> [Task to complete] In the post below about a night in a hospital room, translate this sentence into Spanish: "I woke up this morning trying to decide if this was the worst night of my life."

> [Text excerpt]

* * * * * * * * *

As I write this I am sitting in my 9 mo. old sons hospital room. I'm having a serious de ja vu moment of last spring being in the same situation w/ our 4 yr old. Except that time she was in Peds ICU on oxygen for 3 days w/ asthma like symptoms. This time we are just in a regular room with only a pulse-ox(?) monitor and we are hoping to go home after just one night.
I woke up this morning trying to decide if this was the worst night of my life. Well, "wake up" is a deceptive term, because there is no sleeping in a hospital.
We got a roommate during the night that had Down Syndrome and Cerebral Palsy. Nurses are coming in all the time checking blood, temps, lungs, the works. She has thrown up several times and they might start a feeding tube, so that she can take her Anti-seizure medication.
The nurses are all really nice here. They come every 4 hours to suction my sons nose. That was his only problem -mucus was blocking his airways. Though he did have pneumonia and an ear infection to clear up. The nurses feel bad that he keeps waking up, when ever they have to come in (like very 15 min.) and they are always asking me if I want more water or juice.
I can't help but over hear the conversation on the other side of the curtain. They have a much tougher question. What should we put in your daughters records? "Do not inti bate/ Do not resuscitate?"Our roommate essentially began with the same diagnosis as my son - a cold with mucus that she couldn't clear, and pre-pneumonia in her lungs. But, because of her condition, she has advanced to a more critical stage. Is it also because of her condition that they even asked the question?
I am trapped here by a boy on my lap that is attached to monitors. I cannot escape this most personal of conversations. Is it more selfish to let her go, or let her fight? The family struggles with this question. Though it is only hypothetical at this point, they want the family to make the decision before it is a life or death moment.
Then they moved her to the ICU side, where they could monitor her more closely. I can only pray for this family, to give them peace with their decision. I also know that any day that doesn't require me to make that choice for my own precious kids, qualifies as the best day of my life.

* * * * * * * * *

> [Exercise data]
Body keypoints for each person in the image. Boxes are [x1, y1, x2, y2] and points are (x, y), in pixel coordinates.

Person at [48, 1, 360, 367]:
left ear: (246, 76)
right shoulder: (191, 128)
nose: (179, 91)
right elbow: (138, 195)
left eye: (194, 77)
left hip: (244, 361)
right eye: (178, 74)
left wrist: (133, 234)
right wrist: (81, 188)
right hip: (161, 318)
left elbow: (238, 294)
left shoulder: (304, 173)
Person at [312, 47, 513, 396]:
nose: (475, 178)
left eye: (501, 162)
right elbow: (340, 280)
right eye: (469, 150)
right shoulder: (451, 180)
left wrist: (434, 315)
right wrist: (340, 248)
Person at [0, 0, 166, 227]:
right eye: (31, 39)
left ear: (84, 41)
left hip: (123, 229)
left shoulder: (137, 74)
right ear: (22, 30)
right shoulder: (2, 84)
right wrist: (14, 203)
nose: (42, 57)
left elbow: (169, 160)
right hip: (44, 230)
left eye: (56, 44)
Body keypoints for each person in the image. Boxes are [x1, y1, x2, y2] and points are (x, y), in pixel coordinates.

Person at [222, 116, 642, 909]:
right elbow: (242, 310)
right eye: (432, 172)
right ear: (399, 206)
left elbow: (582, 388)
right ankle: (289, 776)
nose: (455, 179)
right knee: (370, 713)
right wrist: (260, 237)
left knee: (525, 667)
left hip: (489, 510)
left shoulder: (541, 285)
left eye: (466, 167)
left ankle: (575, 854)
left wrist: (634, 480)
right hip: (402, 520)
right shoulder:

* * * * * * * * *

> [Result] Me desperté esta mañana tratando de decidir si esta había sido la peor noche de mi vida.